Brief regering : Stand van zaken over de uitwerking van de motie van het lid Koerhuis over toepassing van de menselijke maat door corporaties (Kamerstuk 35570-VII-42)
27 926 Huurbeleid
Nr. 341 BRIEF VAN DE MINISTER VAN BINNENLANDSE ZAKEN EN KONINKRIJKSRELATIES
Aan de Voorzitter van de Tweede Kamer der Staten-Generaal
Den Haag, 6 juli 2021
Wanneer een kind zijn ouders verliest, is dat uiterst verdrietig. Kinderen lopen op
zo’n moment tegen allerlei ingewikkeldheden aan, zoals rond financiën, studie en huisvesting.
Specifiek wanneer het gaat om huisvesting, hebben diverse mediaberichten de afgelopen
tijd de aandacht getrokken. Deze berichten gingen over situaties waarin jongvolwassenen
hun ouderlijke sociale huurwoning moesten verlaten na het overlijden van hun ouder(s).
Uw Kamer heeft mij via de motie van het lid Koerhuis (Kamerstuk 35 570 VII, nr. 42) verzocht deze problematiek in kaart te brengen en met oplossingen te komen. De afgelopen
maanden heb ik met professionals en experts gesproken om uitvoering te geven aan deze
motie en tot een gedegen oplossing te komen. In deze brief breng ik uw Kamer op de
hoogte van de aanpak die ik wil volgen om meerderjarige weeskinderen betere ondersteuning
te bieden.
De aanpak die ik wil volgen bestaat eruit dat ik met verhuurders en experts een gedragscode
wil uitwerken om te zorgen dat meerderjarige weeskinderen een passende oplossing geboden
kan worden en het voor verhuurders duidelijk is wat zij hierin kunnen en moeten. Daarnaast
wil ik de ruimte voor woningcorporaties verruimen om meerderjarige weeskinderen meer
tijd te gunnen voor keuzes over hun vervolgstappen. Dat wil ik doen door corporatie
de mogelijkheid te bieden om meerderjarige weeskinderen tijdelijke huurcontracten
toe te kennen als dat bijdraagt aan het vinden van een passende oplossing. Daarnaast
wil ik de komende periode bezien of er andere wettelijke mogelijkheden zijn om de
positie van meerderjarige weeskinderen te verbeteren zodat zij meer rust ervaren voor
rouwverwerking en om beslissingen voor de toekomst te nemen.
Aard en omvang van problematiek
De problematiek met meerderjarige weeskinderen heeft vooral te maken met de huurregelgeving.
Meerderjarige kinderen die bij hun ouders inwonen gelden wettelijk gezien in de regel
als medebewoner. Dit betekent dat ze niet ingeschreven staan als medehuurder op het
huurcontract. Een bewoner kan medehuurder zijn of worden als er onder andere sprake
is van een duurzaam gezamenlijk huishouden. Bij inwonende meerderjarige kinderen wordt
dit doorgaans niet verondersteld, omdat deze kinderen op een goed moment op zichzelf
gaan wonen. Inwonende meerderjarige kinderen zijn dan ook veelal medebewoner: iemand
die de woning weliswaar als hoofdverblijf heeft, maar die niet op het huurcontract
staat. Voor meerderjarige kinderen die wees worden betekent dit dat zij het huurcontract
van hun overleden ouder dus niet «erven». Voor hen geldt dat zij na het overlijden
van hun ouder(s) in principe een periode van twee maanden hebben om zich ofwel alsnog
als huurder te laten registreren1 dan wel een andere woning te zoeken.2 Dit kan leiden tot onwenselijke situaties waarin iemand de ouderlijke woning op korte
termijn tegen zijn of haar zin moet verlaten.

*Brongegevens*:
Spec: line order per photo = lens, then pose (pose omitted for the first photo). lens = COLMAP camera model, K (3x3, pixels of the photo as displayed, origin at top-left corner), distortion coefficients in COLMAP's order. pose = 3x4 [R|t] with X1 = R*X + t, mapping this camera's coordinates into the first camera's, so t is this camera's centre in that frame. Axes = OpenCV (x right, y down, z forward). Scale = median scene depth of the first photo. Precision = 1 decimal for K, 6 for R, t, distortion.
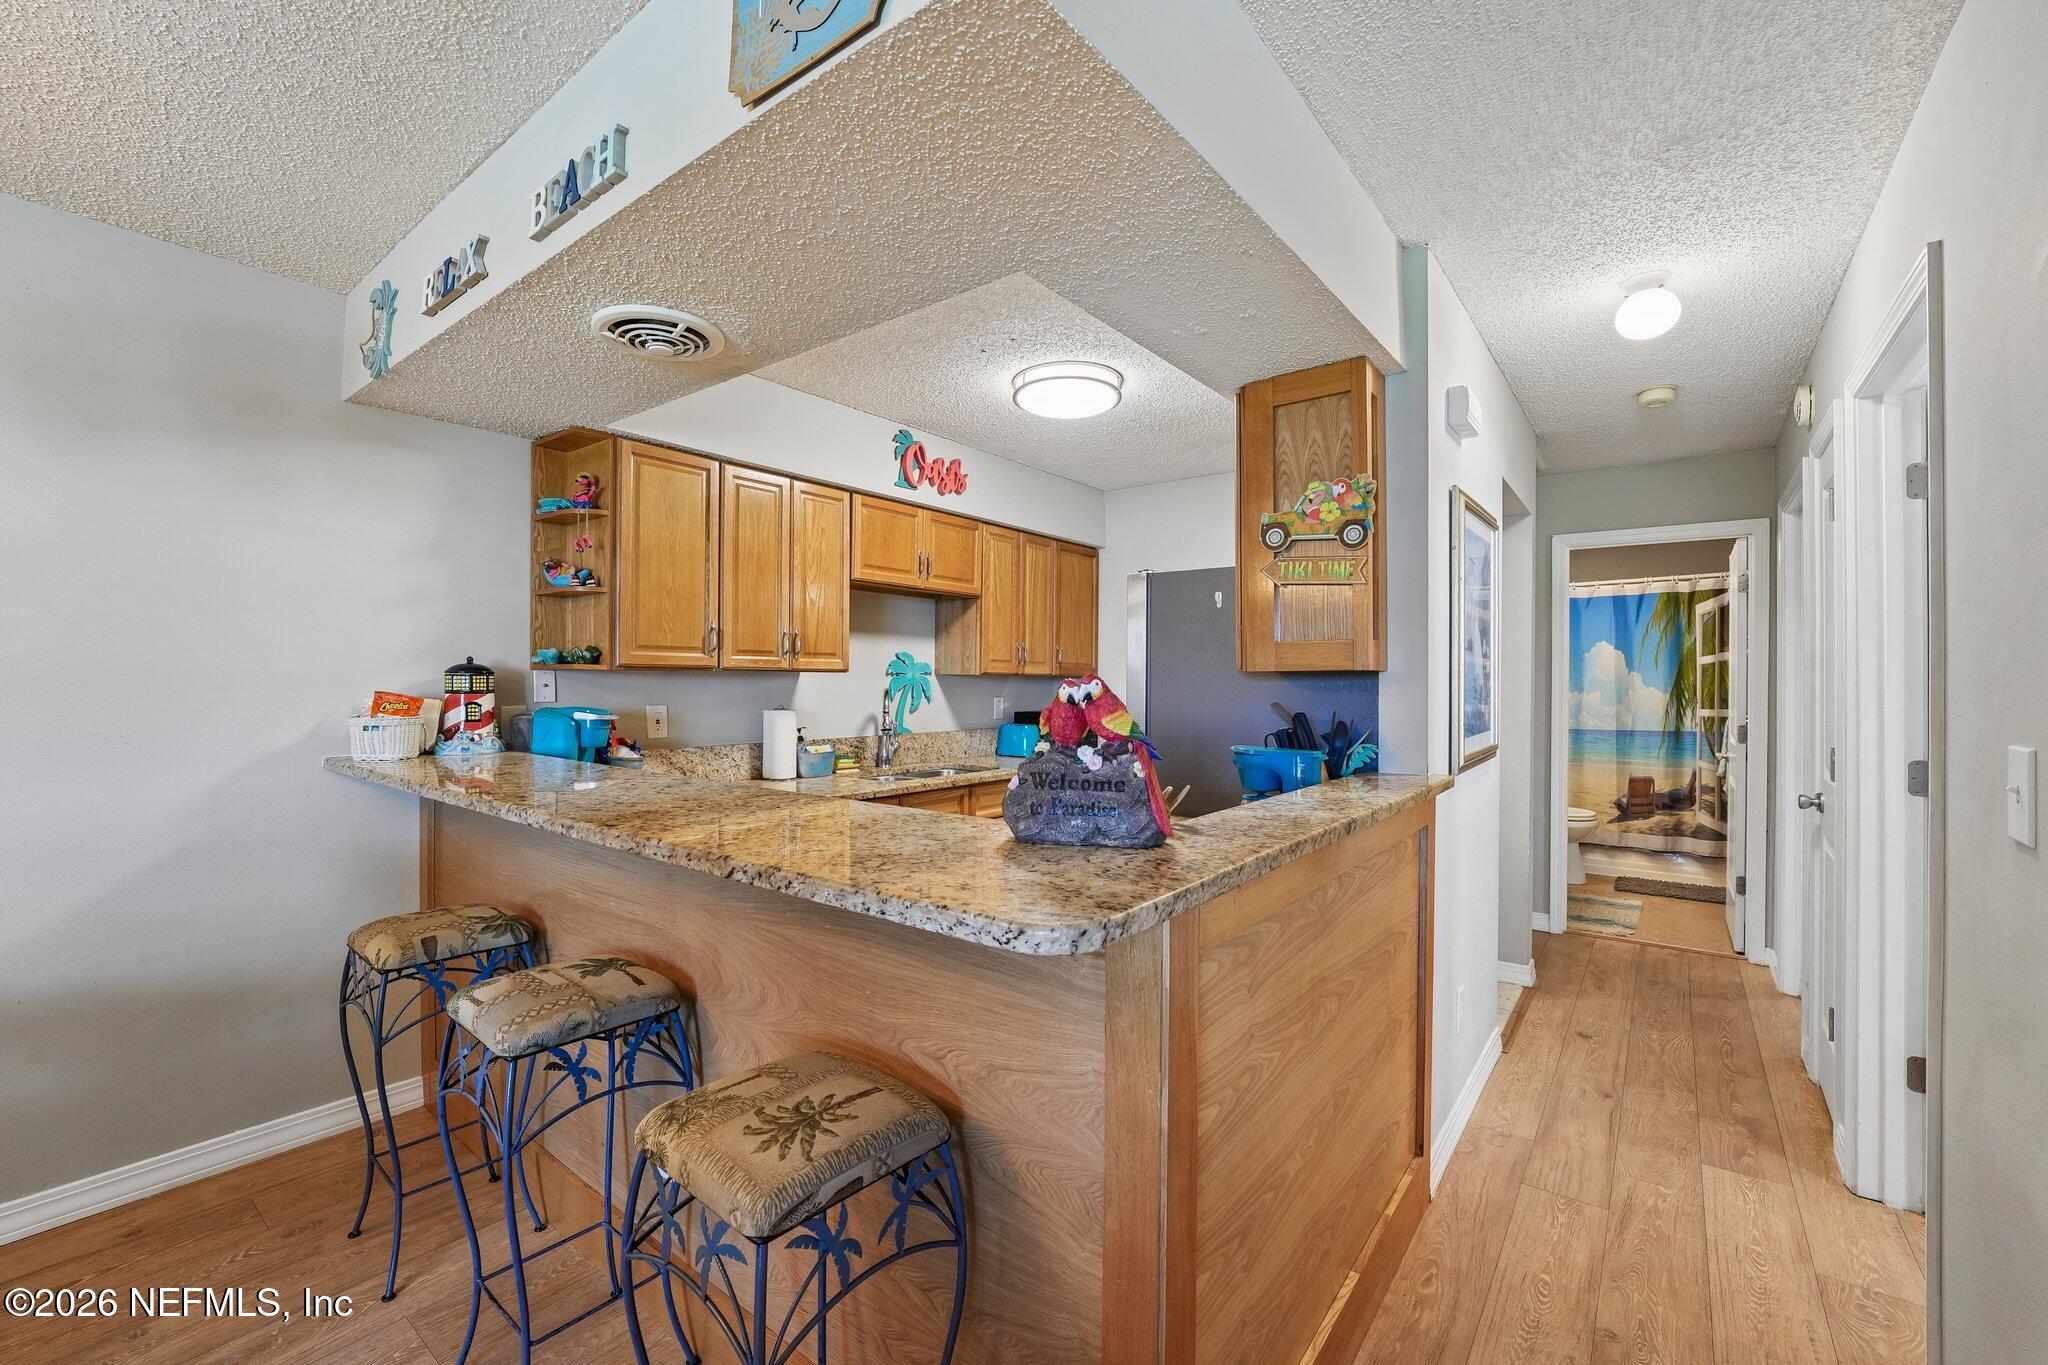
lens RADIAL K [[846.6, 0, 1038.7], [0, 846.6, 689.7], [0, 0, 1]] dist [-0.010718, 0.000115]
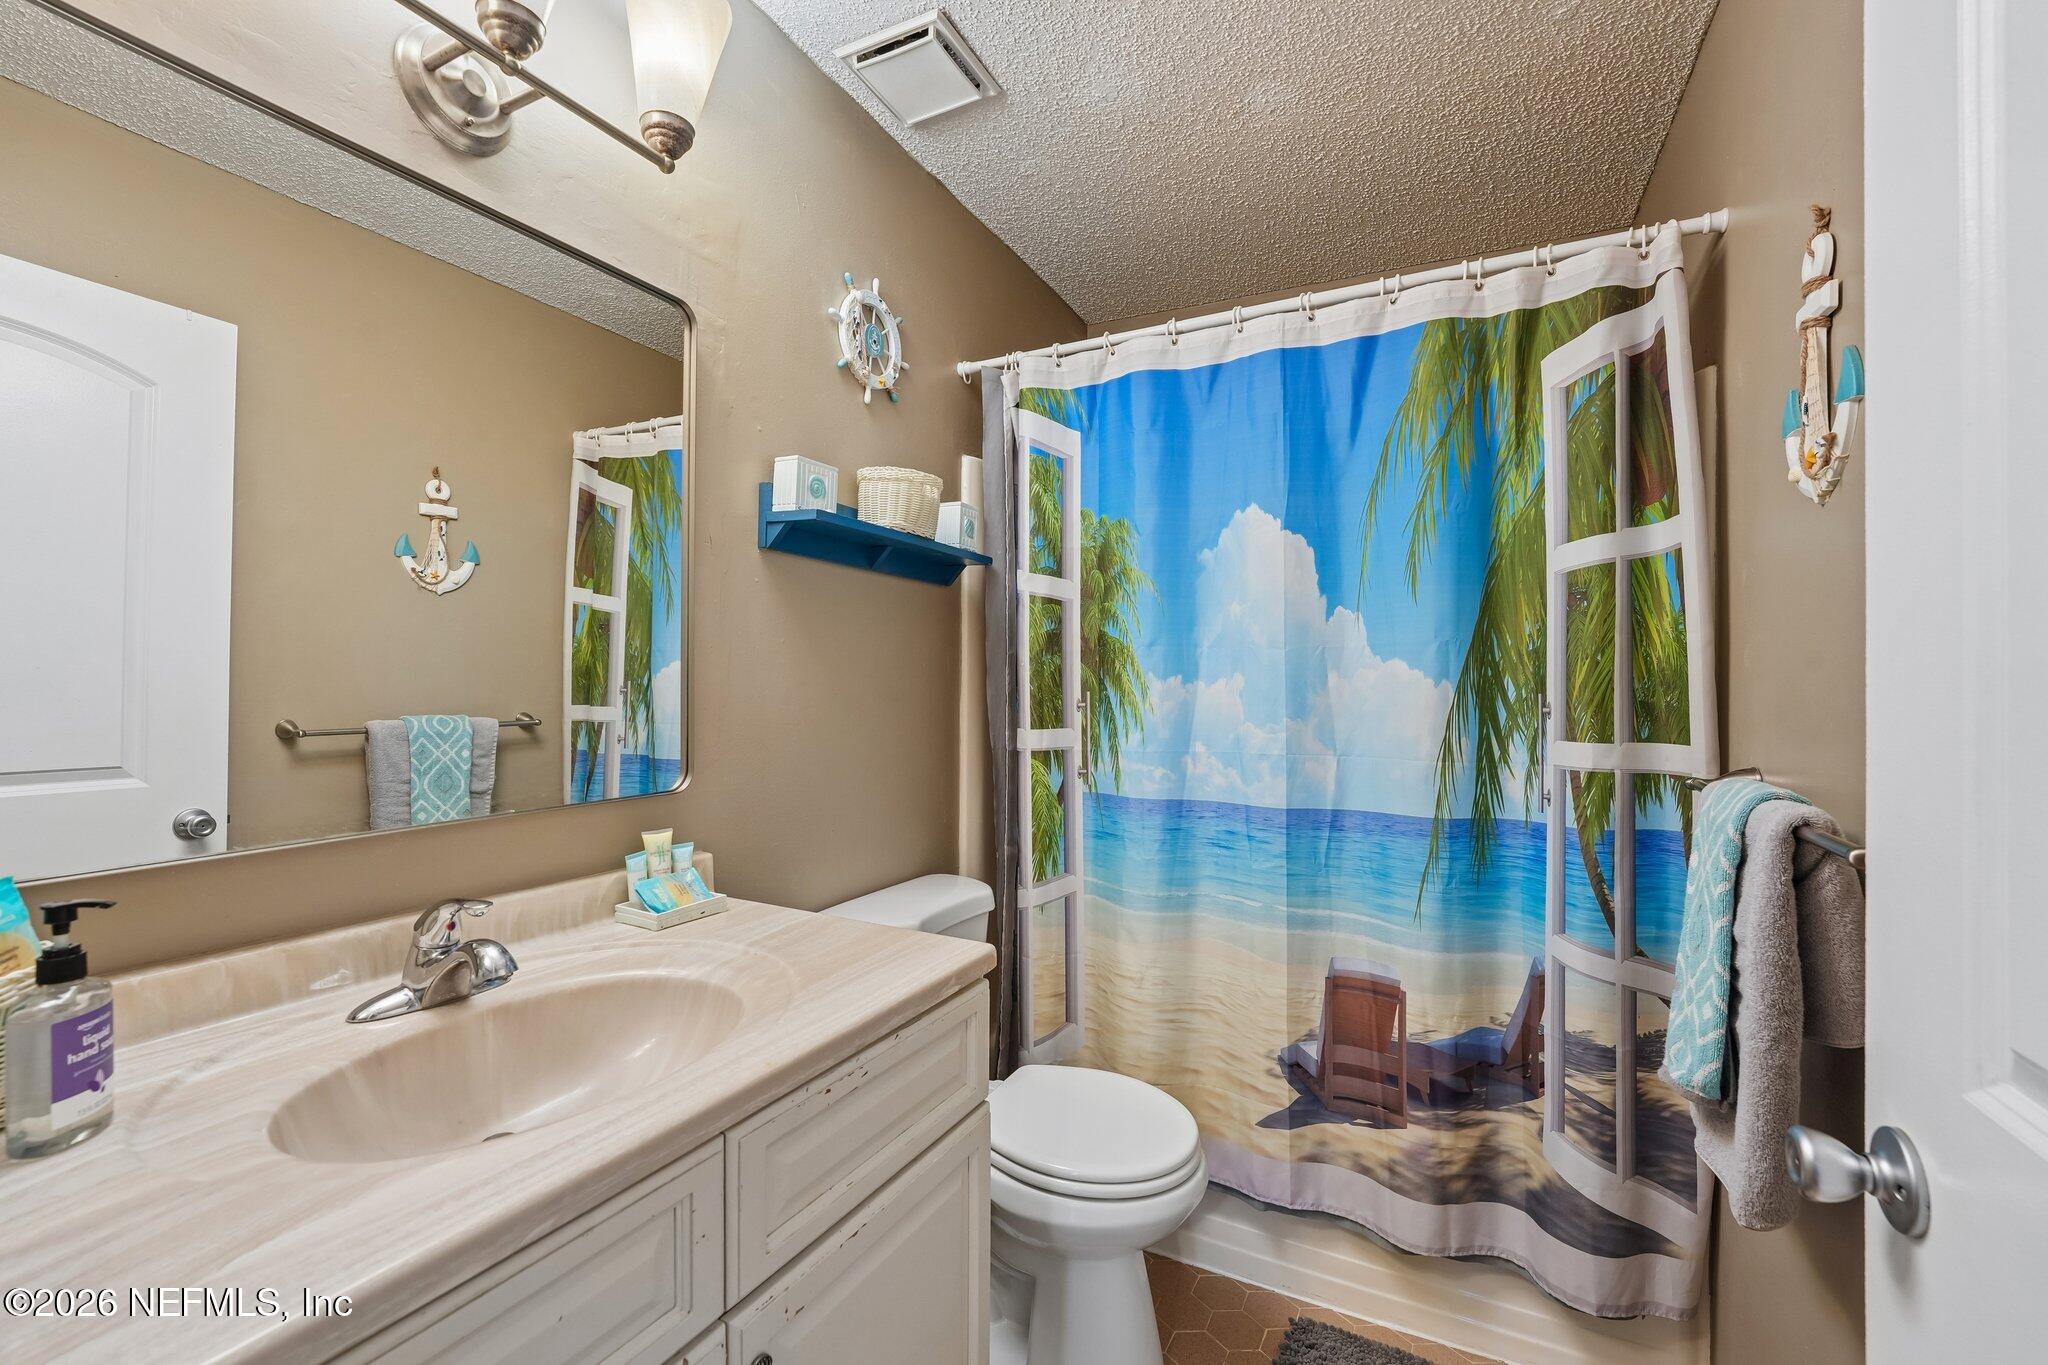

*Opdrachten*:
1. Beantwoord deze vragen over de brief:
(a) Welke datum staat boven de brief?
(b) Met wie wil de minister een gedragscode uitwerken?
(c) Hoeveel tijd hebben meerderjarige weeskinderen na het overlijden van hun ouder(s) in principe om zich als huurder te laten registreren of een andere woning te zoeken?
2. Pak de brief over meerderjarige weeskinderen op na de laatste zin en schrijf er een vervolg op.
De lijst staat los van de brief.

*Antwoorden per opdracht*:
1.
(a) 6 juli 2021
(b) Met verhuurders en experts
(c) Twee maanden

2.
Het is niet gemakkelijk harde cijfers te vinden over de vraag hoe vaak deze problematiek
zich voordoet. Niet alle individuele situaties zijn immers in cijfers te vatten. Dat
beeld komt ook duidelijk naar voren tijdens de gesprekken met experts. De cijfers
van het Centraal Bureau van de Statistiek (hierna: CBS) geven echter wel enigszins
een beeld van de omvang van de problematiek. Uit cijfers van het CBS (zie tabel 1
hieronder) blijkt dat in Nederland jaarlijks gemiddeld3 205 jongvolwassenen tussen de 16 en 30 jaar oud wees worden doordat zij beide ouders
verliezen. Gemiddeld wonen 82 van hen bij hun ouder(s) in een sociale huurwoning op
het moment dat zijn of haar ouder(s) overlijden. Van deze 82 jongvolwassenen verhuizen
er jaarlijks gemiddeld ongeveer 40 binnen zes maanden naar een andere woning.
Tabel 1: Aantal personen dat vol wees geworden is in 2017 en 2019, naar diverse kenmerken
en woning (bron: CBS)
In tabel 2 is te zien dat ongeveer de helft van de jongvolwassen wezen in ouderlijke
sociale huurwoningen die binnen zes maanden verhuist, naar een andere sociale huurwoning
verhuist. De andere helft verhuist naar een ander soort woning, zoals een particuliere
huurwoning of koopwoning.
Tabel 2: Aantal personen dat vol wees geworden is in 2017 en 2019, naar type eigendom
voor en na het wees worden (bron: CBS)
Voorgestelde aanpak
Een jongvolwassene wiens ouder(s) overlijdt krijgt met veel ingewikkeldheden te maken.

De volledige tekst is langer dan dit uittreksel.